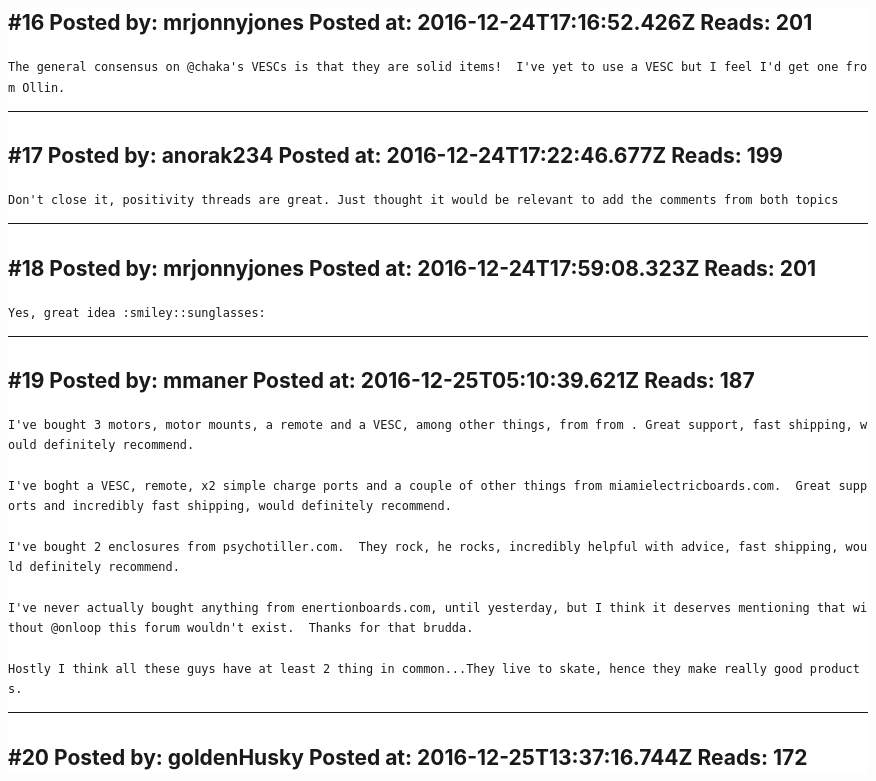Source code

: ## \#16 Posted by: mrjonnyjones Posted at: 2016-12-24T17:16:52.426Z Reads: 201

```
The general consensus on @chaka's VESCs is that they are solid items!  I've yet to use a VESC but I feel I'd get one from Ollin.
```

---
## \#17 Posted by: anorak234 Posted at: 2016-12-24T17:22:46.677Z Reads: 199

```
Don't close it, positivity threads are great. Just thought it would be relevant to add the comments from both topics
```

---
## \#18 Posted by: mrjonnyjones Posted at: 2016-12-24T17:59:08.323Z Reads: 201

```
Yes, great idea :smiley::sunglasses:
```

---
## \#19 Posted by: mmaner Posted at: 2016-12-25T05:10:39.621Z Reads: 187

```
I've bought 3 motors, motor mounts, a remote and a VESC, among other things, from from . Great support, fast shipping, would definitely recommend.

I've boght a VESC, remote, x2 simple charge ports and a couple of other things from miamielectricboards.com.  Great supports and incredibly fast shipping, would definitely recommend.

I've bought 2 enclosures from psychotiller.com.  They rock, he rocks, incredibly helpful with advice, fast shipping, would definitely recommend.

I've never actually bought anything from enertionboards.com, until yesterday, but I think it deserves mentioning that without @onloop this forum wouldn't exist.  Thanks for that brudda. 

Hostly I think all these guys have at least 2 thing in common...They live to skate, hence they make really good products.
```

---
## \#20 Posted by: goldenHusky Posted at: 2016-12-25T13:37:16.744Z Reads: 172
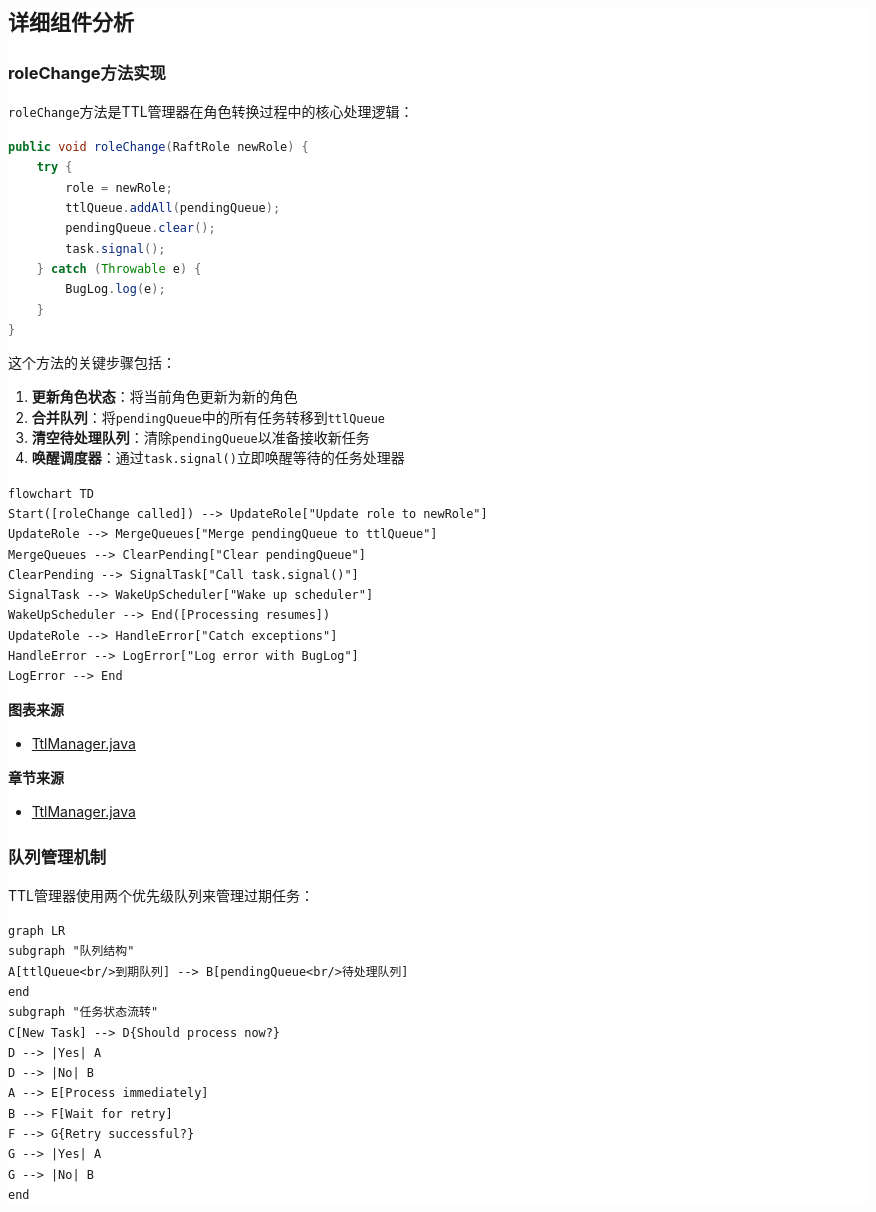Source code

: ## 详细组件分析

### roleChange方法实现

`roleChange`方法是TTL管理器在角色转换过程中的核心处理逻辑：

```java
public void roleChange(RaftRole newRole) {
    try {
        role = newRole;
        ttlQueue.addAll(pendingQueue);
        pendingQueue.clear();
        task.signal();
    } catch (Throwable e) {
        BugLog.log(e);
    }
}
```

这个方法的关键步骤包括：

1. **更新角色状态**：将当前角色更新为新的角色
2. **合并队列**：将`pendingQueue`中的所有任务转移到`ttlQueue`
3. **清空待处理队列**：清除`pendingQueue`以准备接收新任务
4. **唤醒调度器**：通过`task.signal()`立即唤醒等待的任务处理器

```mermaid
flowchart TD
Start([roleChange called]) --> UpdateRole["Update role to newRole"]
UpdateRole --> MergeQueues["Merge pendingQueue to ttlQueue"]
MergeQueues --> ClearPending["Clear pendingQueue"]
ClearPending --> SignalTask["Call task.signal()"]
SignalTask --> WakeUpScheduler["Wake up scheduler"]
WakeUpScheduler --> End([Processing resumes])
UpdateRole --> HandleError["Catch exceptions"]
HandleError --> LogError["Log error with BugLog"]
LogError --> End
```

**图表来源**
- [TtlManager.java](file://server/src/main/java/com/github/dtprj/dongting/dtkv/server/TtlManager.java#L220-L230)

**章节来源**
- [TtlManager.java](file://server/src/main/java/com/github/dtprj/dongting/dtkv/server/TtlManager.java#L220-L230)

### 队列管理机制

TTL管理器使用两个优先级队列来管理过期任务：

```mermaid
graph LR
subgraph "队列结构"
A[ttlQueue<br/>到期队列] --> B[pendingQueue<br/>待处理队列]
end
subgraph "任务状态流转"
C[New Task] --> D{Should process now?}
D --> |Yes| A
D --> |No| B
A --> E[Process immediately]
B --> F[Wait for retry]
F --> G{Retry successful?}
G --> |Yes| A
G --> |No| B
end
```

▶ _Task description_:
Where in the records does the string "ttlQueue" appear? Copy every line that has it.

▶ _Reply to the exercise_:
        ttlQueue.addAll(pendingQueue);
2. **合并队列**：将`pendingQueue`中的所有任务转移到`ttlQueue`
UpdateRole --> MergeQueues["Merge pendingQueue to ttlQueue"]
A[ttlQueue<br/>到期队列] --> B[pendingQueue<br/>待处理队列]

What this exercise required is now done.